The terminology ‘repeatability, replicability, reproducibility’ has multiple uses, multiple meanings and different domains of application.
The first conceptual clarification that the project will bring into the debate involves the distinction between measurements that are nonreplicable for some contingent factors and measurements that are nonreplicable because of a lack of certain intrinsic features. For instance, a measurement presented in the literature may be not replicable because of a lack of transparent communication (the scientists fail to disclose some relevant information about the details of the measurements); or it may not be replicable because the procedures involve subjective or arbitrary elements that elude replication (for instance, they are based on participant observations). Moreover, some measurements may not be replicable because their objects of investigation are extremely perishable and rare, or because they are constituted by new unique organisms (for instance, the first case of cloned animals or a single instance of disease).
Along these lines, another aspect that will be taken into consideration in this project is that replicability may refer to measurements that, if replicated, lead to the same results, but it may also refer to measurements that can, in principle, be made again (without necessarily meaning that they will lead to the same results). The first meaning of replicability focuses on the result or outcome of the measurement, while the latter focuses on the procedure. So, whenever scientists say that a certain experiment is replicable, they might mean either that that experiment, when repeated, leads to the very same results, or that it can, in principle, be repeated because we have all the necessary information and conditions to recreate the same measurement process. In the first case, we refer to result replicability, and in the second to methodological replicability.
While these terminological remarks may lack philosophical depth, other kinds of clarifications are of great philosophical interest and will be investigated.
The first concerns the distinction between the terms ‘repeatability’, ‘replicability’, ‘reproducibility’. While in some literature they have for the most part been used indistinguishably, as if they referred to the same concept, it is certainly the case that we need different terminologies for different concepts. Moreover, they have been used differently across different disciplines: thus, we not only need a clear definition of each term but also a definition that can work equally well for all scientific disciplines, so as to avoid excessive localism and parochialism.
According to the proposal offered in Plesser 2018, repeatability, replicability and reproducibility should be differentiated in the following way:
Repeatability (Same team, same experimental setup): The measurement can be obtained with stated precision by the same team using the same measurement procedure.
Replicability (Different team, same experimental setup): The measurement can be obtained with stated precision by a different team using the same measurement procedure.
Reproducibility (Different team, different experimental setup): The measurement can be obtained with stated precision by a different team but with a different measuring system. (Plesser 2018, p. 76-77).
A second proposal (Milkowski et al. 2018) drops the distinction between repeatability and replicability as meaningless and is based on only two notions: direct and conceptual replications.
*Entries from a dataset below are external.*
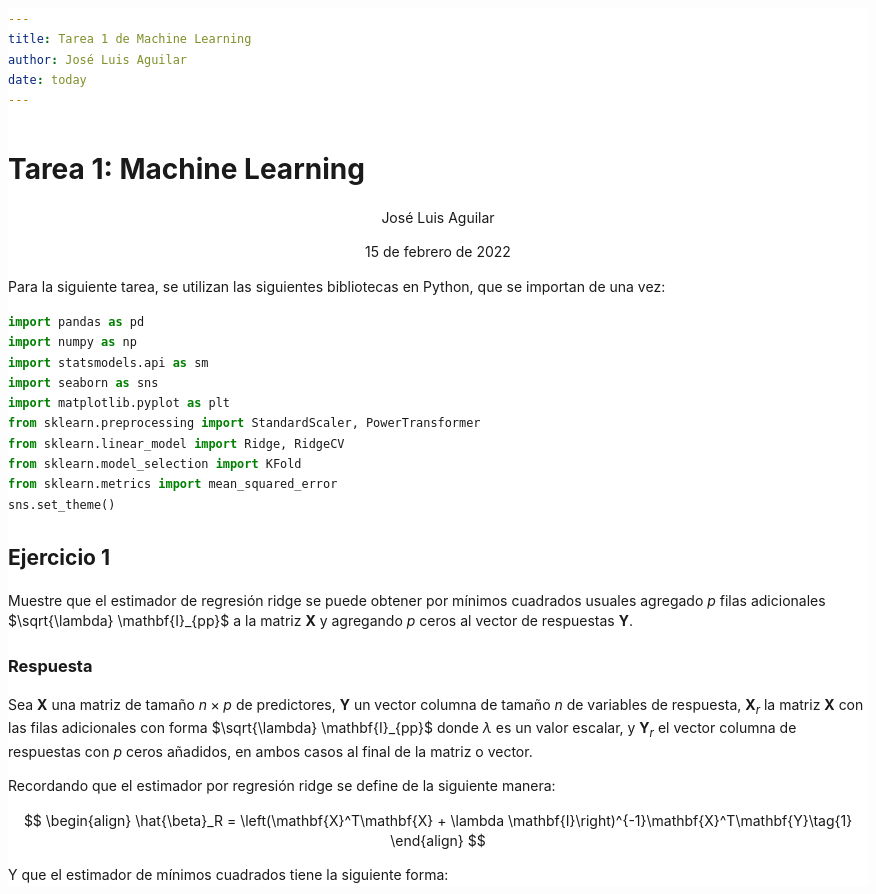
```yaml
---
title: Tarea 1 de Machine Learning
author: José Luis Aguilar
date: today
---
```

# Tarea 1: Machine Learning
<p align=center>José Luis Aguilar</p>
<p align=center>15 de febrero de 2022</p>

Para la siguiente tarea, se utilizan las siguientes bibliotecas en Python, que se importan de una vez: 


```python
import pandas as pd
import numpy as np 
import statsmodels.api as sm
import seaborn as sns
import matplotlib.pyplot as plt
from sklearn.preprocessing import StandardScaler, PowerTransformer
from sklearn.linear_model import Ridge, RidgeCV
from sklearn.model_selection import KFold
from sklearn.metrics import mean_squared_error
sns.set_theme()
```

## Ejercicio 1
Muestre que el estimador de regresión ridge se puede obtener por mínimos cuadrados
usuales agregado $p$ filas adicionales $\sqrt{\lambda} \mathbf{I}_{pp}$ a la matriz $\mathbf{X}$ y agregando $p$ ceros al vector de respuestas $\mathbf{Y}$.

### Respuesta

Sea $\mathbf{X}$ una matriz de tamaño $n\times p$ de predictores, $\mathbf{Y}$ un vector columna de tamaño $n$ de variables de respuesta,
$\mathbf{X}_r$ la matriz $\mathbf{X}$ con las filas adicionales con forma $\sqrt{\lambda} \mathbf{I}_{pp}$ donde $\lambda$ es un valor escalar, y $\mathbf{Y}_r$ el vector columna de respuestas con $p$ ceros añadidos, en ambos casos al final de la matriz o vector. 

Recordando que el estimador por regresión ridge se define de la siguiente manera:

$$
\begin{align}
\hat{\beta}_R = \left(\mathbf{X}^T\mathbf{X} + \lambda \mathbf{I}\right)^{-1}\mathbf{X}^T\mathbf{Y}\tag{1}
\end{align}
$$

Y que el estimador de mínimos cuadrados tiene la siguiente forma:
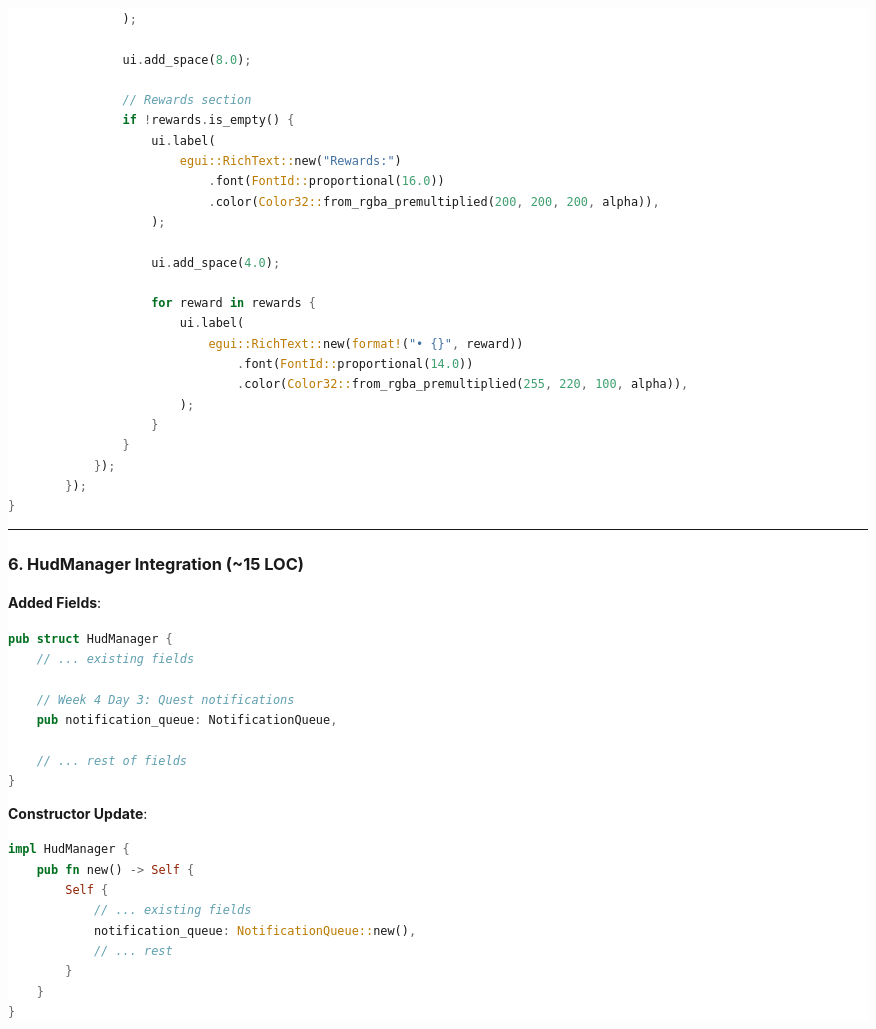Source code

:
 ```rust
                );
                
                ui.add_space(8.0);
                
                // Rewards section
                if !rewards.is_empty() {
                    ui.label(
                        egui::RichText::new("Rewards:")
                            .font(FontId::proportional(16.0))
                            .color(Color32::from_rgba_premultiplied(200, 200, 200, alpha)),
                    );
                    
                    ui.add_space(4.0);
                    
                    for reward in rewards {
                        ui.label(
                            egui::RichText::new(format!("• {}", reward))
                                .font(FontId::proportional(14.0))
                                .color(Color32::from_rgba_premultiplied(255, 220, 100, alpha)),
                        );
                    }
                }
            });
        });
}
```

---

### 6. HudManager Integration (~15 LOC)

**Added Fields**:
```rust
pub struct HudManager {
    // ... existing fields
    
    // Week 4 Day 3: Quest notifications
    pub notification_queue: NotificationQueue,
    
    // ... rest of fields
}
```

**Constructor Update**:
```rust
impl HudManager {
    pub fn new() -> Self {
        Self {
            // ... existing fields
            notification_queue: NotificationQueue::new(),
            // ... rest
        }
    }
}
```
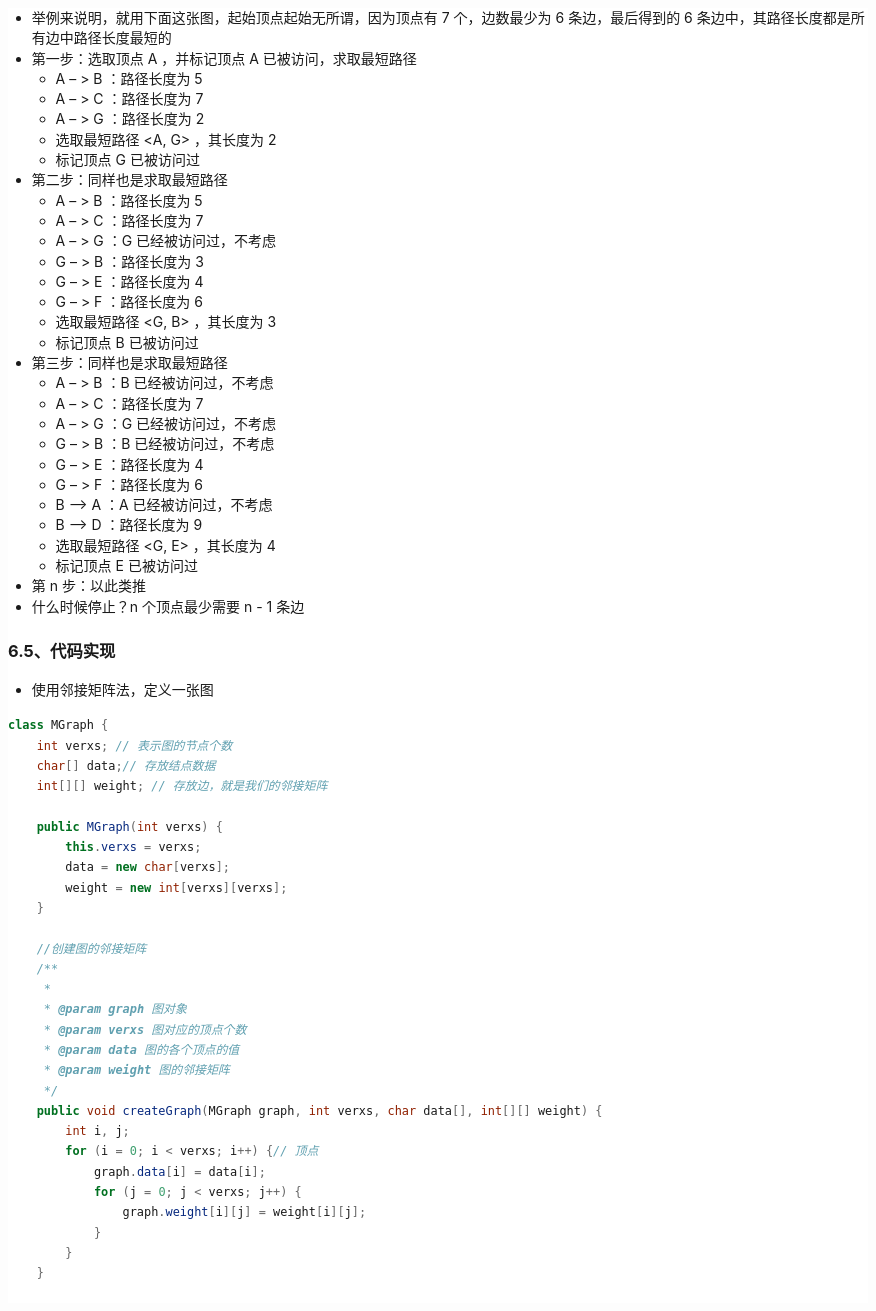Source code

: - 举例来说明，就用下面这张图，起始顶点起始无所谓，因为顶点有 7 个，边数最少为 6 条边，最后得到的 6 条边中，其路径长度都是所有边中路径长度最短的
- 第一步：选取顶点 A ，并标记顶点 A 已被访问，求取最短路径
  - A – > B ：路径长度为 5
  - A – > C ：路径长度为 7
  - A – > G ：路径长度为 2
  - 选取最短路径 <A, G> ，其长度为 2
  - 标记顶点 G 已被访问过
- 第二步：同样也是求取最短路径
  - A – > B ：路径长度为 5
  - A – > C ：路径长度为 7
  - A – > G ：G 已经被访问过，不考虑
  - G – > B ：路径长度为 3
  - G – > E ：路径长度为 4
  - G – > F ：路径长度为 6
  - 选取最短路径 <G, B> ，其长度为 3
  - 标记顶点 B 已被访问过
- 第三步：同样也是求取最短路径
  - A – > B ：B 已经被访问过，不考虑
  - A – > C ：路径长度为 7
  - A – > G ：G 已经被访问过，不考虑
  - G – > B ：B 已经被访问过，不考虑
  - G – > E ：路径长度为 4
  - G – > F ：路径长度为 6
  - B --> A ：A 已经被访问过，不考虑
  - B --> D ：路径长度为 9
  - 选取最短路径 <G, E> ，其长度为 4
  - 标记顶点 E 已被访问过
- 第 n 步：以此类推
- 什么时候停止？n 个顶点最少需要 n - 1 条边

### 6.5、代码实现

- 使用邻接矩阵法，定义一张图

```java
class MGraph {
	int verxs; // 表示图的节点个数
	char[] data;// 存放结点数据
	int[][] weight; // 存放边，就是我们的邻接矩阵

	public MGraph(int verxs) {
		this.verxs = verxs;
		data = new char[verxs];
		weight = new int[verxs][verxs];
	}
	
	//创建图的邻接矩阵
	/**
	 * 
	 * @param graph 图对象
	 * @param verxs 图对应的顶点个数
	 * @param data 图的各个顶点的值
	 * @param weight 图的邻接矩阵
	 */
	public void createGraph(MGraph graph, int verxs, char data[], int[][] weight) {
		int i, j;
		for (i = 0; i < verxs; i++) {// 顶点
			graph.data[i] = data[i];
			for (j = 0; j < verxs; j++) {
				graph.weight[i][j] = weight[i][j];
			}
		}
	}
	
```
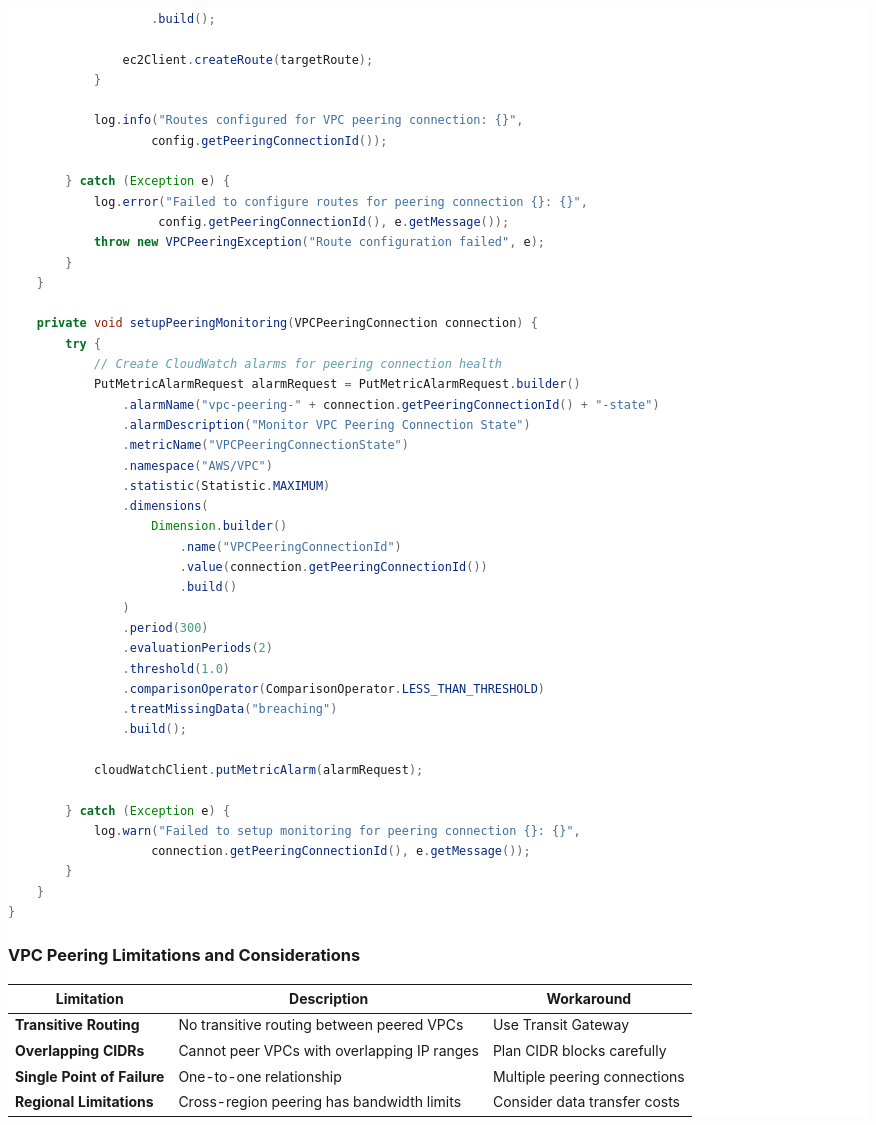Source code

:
 ```java
                    .build();

                ec2Client.createRoute(targetRoute);
            }

            log.info("Routes configured for VPC peering connection: {}",
                    config.getPeeringConnectionId());

        } catch (Exception e) {
            log.error("Failed to configure routes for peering connection {}: {}",
                     config.getPeeringConnectionId(), e.getMessage());
            throw new VPCPeeringException("Route configuration failed", e);
        }
    }

    private void setupPeeringMonitoring(VPCPeeringConnection connection) {
        try {
            // Create CloudWatch alarms for peering connection health
            PutMetricAlarmRequest alarmRequest = PutMetricAlarmRequest.builder()
                .alarmName("vpc-peering-" + connection.getPeeringConnectionId() + "-state")
                .alarmDescription("Monitor VPC Peering Connection State")
                .metricName("VPCPeeringConnectionState")
                .namespace("AWS/VPC")
                .statistic(Statistic.MAXIMUM)
                .dimensions(
                    Dimension.builder()
                        .name("VPCPeeringConnectionId")
                        .value(connection.getPeeringConnectionId())
                        .build()
                )
                .period(300)
                .evaluationPeriods(2)
                .threshold(1.0)
                .comparisonOperator(ComparisonOperator.LESS_THAN_THRESHOLD)
                .treatMissingData("breaching")
                .build();

            cloudWatchClient.putMetricAlarm(alarmRequest);

        } catch (Exception e) {
            log.warn("Failed to setup monitoring for peering connection {}: {}",
                    connection.getPeeringConnectionId(), e.getMessage());
        }
    }
}
```

### VPC Peering Limitations and Considerations

| Limitation | Description | Workaround |
|------------|-------------|------------|
| **Transitive Routing** | No transitive routing between peered VPCs | Use Transit Gateway |
| **Overlapping CIDRs** | Cannot peer VPCs with overlapping IP ranges | Plan CIDR blocks carefully |
| **Single Point of Failure** | One-to-one relationship | Multiple peering connections |
| **Regional Limitations** | Cross-region peering has bandwidth limits | Consider data transfer costs |
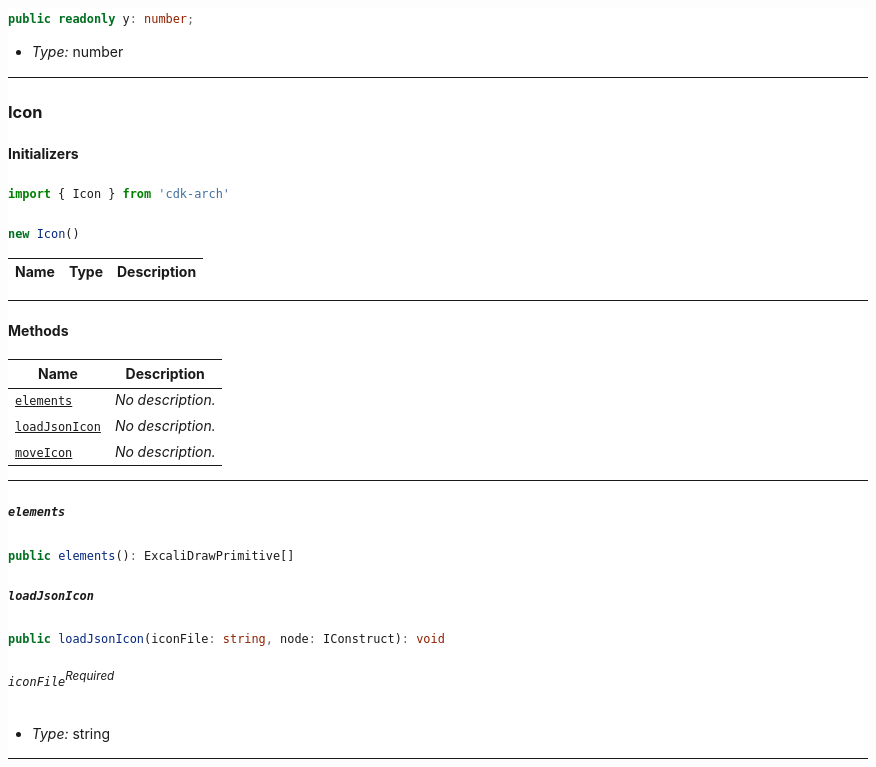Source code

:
 ```typescript
public readonly y: number;
```

- *Type:* number

---


### Icon <a name="Icon" id="cdk-arch.Icon"></a>

#### Initializers <a name="Initializers" id="cdk-arch.Icon.Initializer"></a>

```typescript
import { Icon } from 'cdk-arch'

new Icon()
```

| **Name** | **Type** | **Description** |
| --- | --- | --- |

---

#### Methods <a name="Methods" id="Methods"></a>

| **Name** | **Description** |
| --- | --- |
| <code><a href="#cdk-arch.Icon.elements">elements</a></code> | *No description.* |
| <code><a href="#cdk-arch.Icon.loadJsonIcon">loadJsonIcon</a></code> | *No description.* |
| <code><a href="#cdk-arch.Icon.moveIcon">moveIcon</a></code> | *No description.* |

---

##### `elements` <a name="elements" id="cdk-arch.Icon.elements"></a>

```typescript
public elements(): ExcaliDrawPrimitive[]
```

##### `loadJsonIcon` <a name="loadJsonIcon" id="cdk-arch.Icon.loadJsonIcon"></a>

```typescript
public loadJsonIcon(iconFile: string, node: IConstruct): void
```

###### `iconFile`<sup>Required</sup> <a name="iconFile" id="cdk-arch.Icon.loadJsonIcon.parameter.iconFile"></a>

- *Type:* string

---
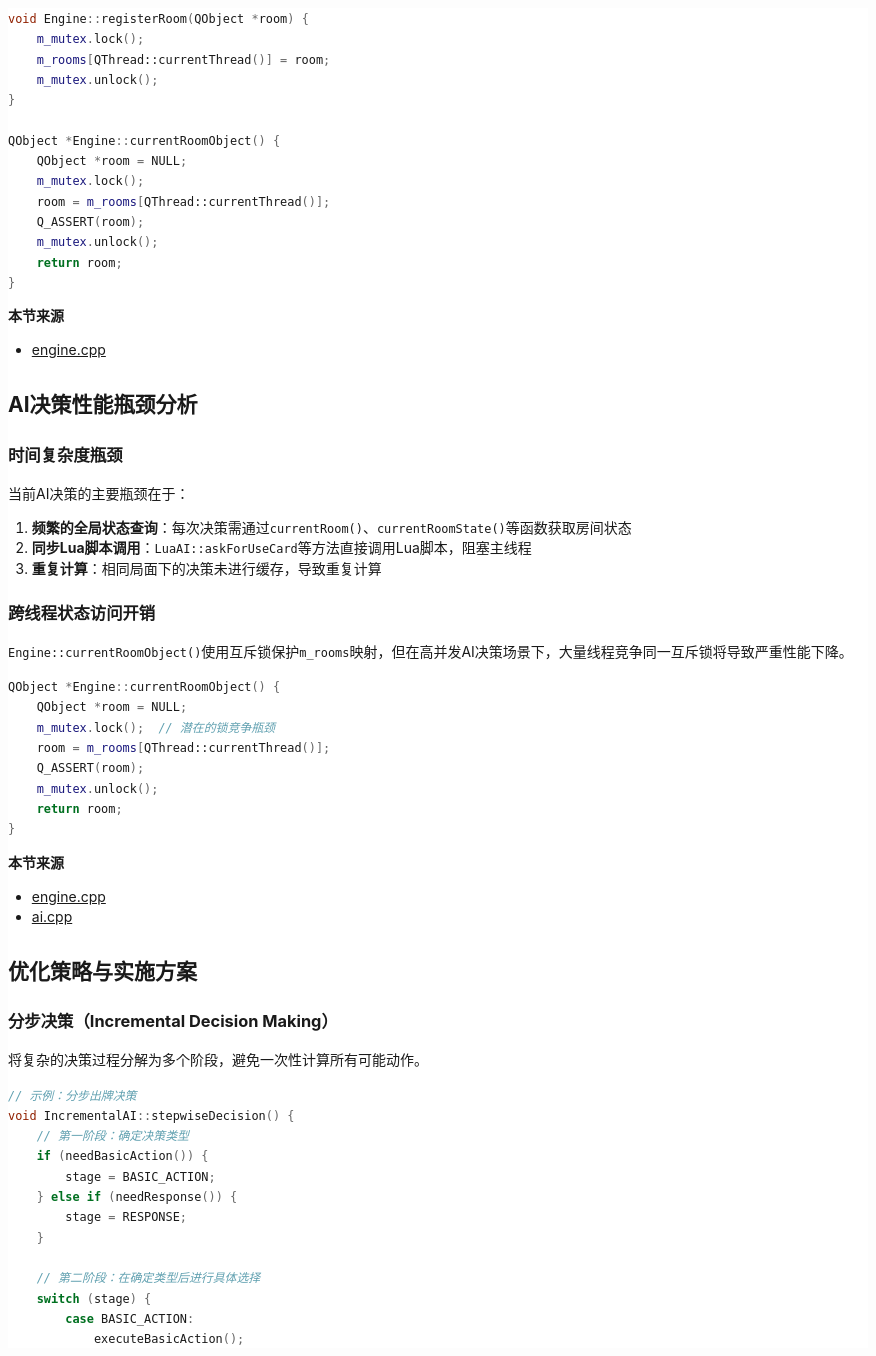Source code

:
 ```cpp
void Engine::registerRoom(QObject *room) {
    m_mutex.lock();
    m_rooms[QThread::currentThread()] = room;
    m_mutex.unlock();
}

QObject *Engine::currentRoomObject() {
    QObject *room = NULL;
    m_mutex.lock();
    room = m_rooms[QThread::currentThread()];
    Q_ASSERT(room);
    m_mutex.unlock();
    return room;
}
```

**本节来源**
- [engine.cpp](file://src/core/engine.cpp#L400-L420)

## AI决策性能瓶颈分析
### 时间复杂度瓶颈
当前AI决策的主要瓶颈在于：
1. **频繁的全局状态查询**：每次决策需通过`currentRoom()`、`currentRoomState()`等函数获取房间状态
2. **同步Lua脚本调用**：`LuaAI::askForUseCard`等方法直接调用Lua脚本，阻塞主线程
3. **重复计算**：相同局面下的决策未进行缓存，导致重复计算

### 跨线程状态访问开销
`Engine::currentRoomObject()`使用互斥锁保护`m_rooms`映射，但在高并发AI决策场景下，大量线程竞争同一互斥锁将导致严重性能下降。

```cpp
QObject *Engine::currentRoomObject() {
    QObject *room = NULL;
    m_mutex.lock();  // 潜在的锁竞争瓶颈
    room = m_rooms[QThread::currentThread()];
    Q_ASSERT(room);
    m_mutex.unlock();
    return room;
}
```

**本节来源**
- [engine.cpp](file://src/core/engine.cpp#L410-L420)
- [ai.cpp](file://src/server/ai.cpp#L300-L350)

## 优化策略与实施方案
### 分步决策（Incremental Decision Making）
将复杂的决策过程分解为多个阶段，避免一次性计算所有可能动作。

```cpp
// 示例：分步出牌决策
void IncrementalAI::stepwiseDecision() {
    // 第一阶段：确定决策类型
    if (needBasicAction()) {
        stage = BASIC_ACTION;
    } else if (needResponse()) {
        stage = RESPONSE;
    }
    
    // 第二阶段：在确定类型后进行具体选择
    switch (stage) {
        case BASIC_ACTION:
            executeBasicAction();
```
While direct replications consist of recreating the very same experimental setup used in a previous study, and follows slavishly the very same procedure, conceptual replications aim to achieve the very same results by pursuing an original and novel procedure, with different experimental setups and instruments. Given this definition, one question would be whether there is a grey area between the two definitions, as it may be claimed that there is a continuum between replicability and reproducibility. To support this view, one may point out that it is almost never possible to replicate the very same experiment in the very same way, by keeping the same measurement procedures, same instruments, same location and same objects. In this regard, the difference between replicability and reproducibility may be drawn from the intention of the experimenter.
Given these two terminological characterizations, the project will inquire which of the two proposals is optimal, and thus whether it would be optimal to drop the term ‘repeatability’. In order to reach an answer, we will investigate whether it is possible to have measurements that are repeatable but not replicable. In particular, this could be the case in psychology, where the personality of psychologists may influence the outcome of a patient’s survey, or in medicine, where some measurements are based on the doctor’s physical skills (ability to hear heart beats, or phlegm in the lungs). Another question to be asked is whether it is possible to have measurements that are replicable but not repeatable. This may happen, for instance, whenever the measurement damages or changes the experimenters in such a way that they cannot conduct the experiment again. The P.I.’s working hypothesis is that there is no complete overlap between repeatable and replicable experiments, and this would lead to the conclusion that it is better to keep repeatability as a third distinct conception.
Finally, a further goal of the first part of this project is to check whether this universal distinction can be meaningfully applied in different disciplines, by looking closely at how these terms are used in different disciplines and by depicting the specificities and needs of each. One problem we anticipate is that it overlooks measurements in theoretical science. For instance, a computer or data scientist may find it problematic to adopt a terminology based on experimental setups.